避難訓練は年に一度ではなく、季節や生活環境の変化に合わせて定期的に行うことが大切です。特に進学・転居・家族構成の変化があった時は必ず見直しを。「習慣化」こそが、いざという時の確実な行動につながります。
地震が怖い子供の不安を解消するまとめ

ここまで、地震が怖い子供に対するケアと対策について、心理的なメカニズムから実践的な防災教育・環境整備まで、幅広くお伝えしてきました。最後に、この記事で伝えたかった核心をまとめます。
まず、子供が地震を怖がること自体は、自分の命を守ろうとする正常な本能反応です。否定したり、無理に怖がらないように言い聞かせるよりも、「怖かったね」「そう思うのは当然だよ」とその気持ちをまるごと受け止めることが、心のケアの出発点になります。
次に、恐怖を「備え」に変えるアプローチが、長期的な安心感を育てます。絵本や防災ゲーム、家族の防災会議、親子での対話を通じて、「何が起きるか分からない」という未知の恐怖を、「こうすれば大丈夫」という行動への自信に変えていきましょう。知識とスキルは、恐怖の特効薬になります。
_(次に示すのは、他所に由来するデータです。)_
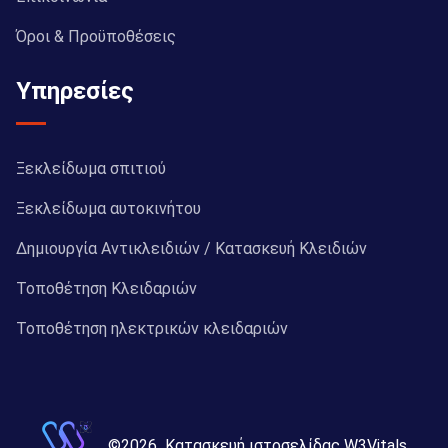
Όροι & Προϋποθέσεις
Υπηρεσίες
Ξεκλείδωμα σπιτιού
Ξεκλείδωμα αυτοκινήτου
Δημιουργία Αντικλειδιών / Κατασκευή Κλειδιών
Τοποθέτηση Κλειδαριών
Τοποθέτηση ηλεκτρικών κλειδαριών
©
2026
Κατασκευή ιστοσελίδας W3Vitals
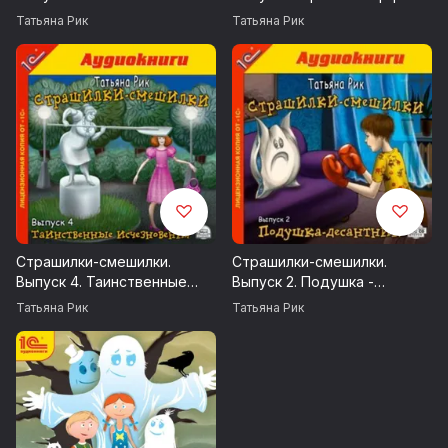
парикмахерская
мутант
Татьяна Рик
Татьяна Рик
Страшилки-смешилки.
Страшилки-смешилки.
Выпуск 4. Таинственные
Выпуск 2. Подушка -
исчезновения
десантник
Татьяна Рик
Татьяна Рик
そして、物理的な環境の安全対策も決して後回しにしないでください。寝室の家具配置の見直し、転倒防止対策、避難経路の確保は、言葉以上に子供に「ここは安全な場所だ」と伝える強力なメッセージです。環境が整っていることで、大人自身の不安も和らぎ、その落ち着いた態度が子供に伝播するという好循環が生まれます。
夜に眠れない、泣き止まないといった症状が数ヶ月以上続く場合は、トラウマやPTSDへの移行が考えられます。家庭での対応に限界を感じたときは、迷わずかかりつけ医や専門家に相談してください。一人で抱え込まないことも、保護者にとっての大切な防災です。
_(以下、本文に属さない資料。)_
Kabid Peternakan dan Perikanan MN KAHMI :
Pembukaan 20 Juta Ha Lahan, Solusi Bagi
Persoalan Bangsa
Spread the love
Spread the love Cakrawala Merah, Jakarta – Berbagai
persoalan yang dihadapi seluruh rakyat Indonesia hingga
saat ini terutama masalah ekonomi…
地震が怖いと感じている子供のそばに、「一緒に考えてくれる大人がいる」という事実こそが、最大の安心感であり、心のレジリエンスを育む土台になります。完璧な備えでなくていい。まず一歩、子供の恐怖に寄り添い、一緒に「どうすればいいか」を考え始めることが、子供の心を強くしていきます。
この記事が、地震が怖い子供の不安を和らげるための確かな一歩になれば、これ以上に嬉しいことはありません。
なお、本記事の情報はあくまで一般的な目安としてご参考いただくものです。お子さんの状態や症状については、必ず医療機関や専門家にご相談ください。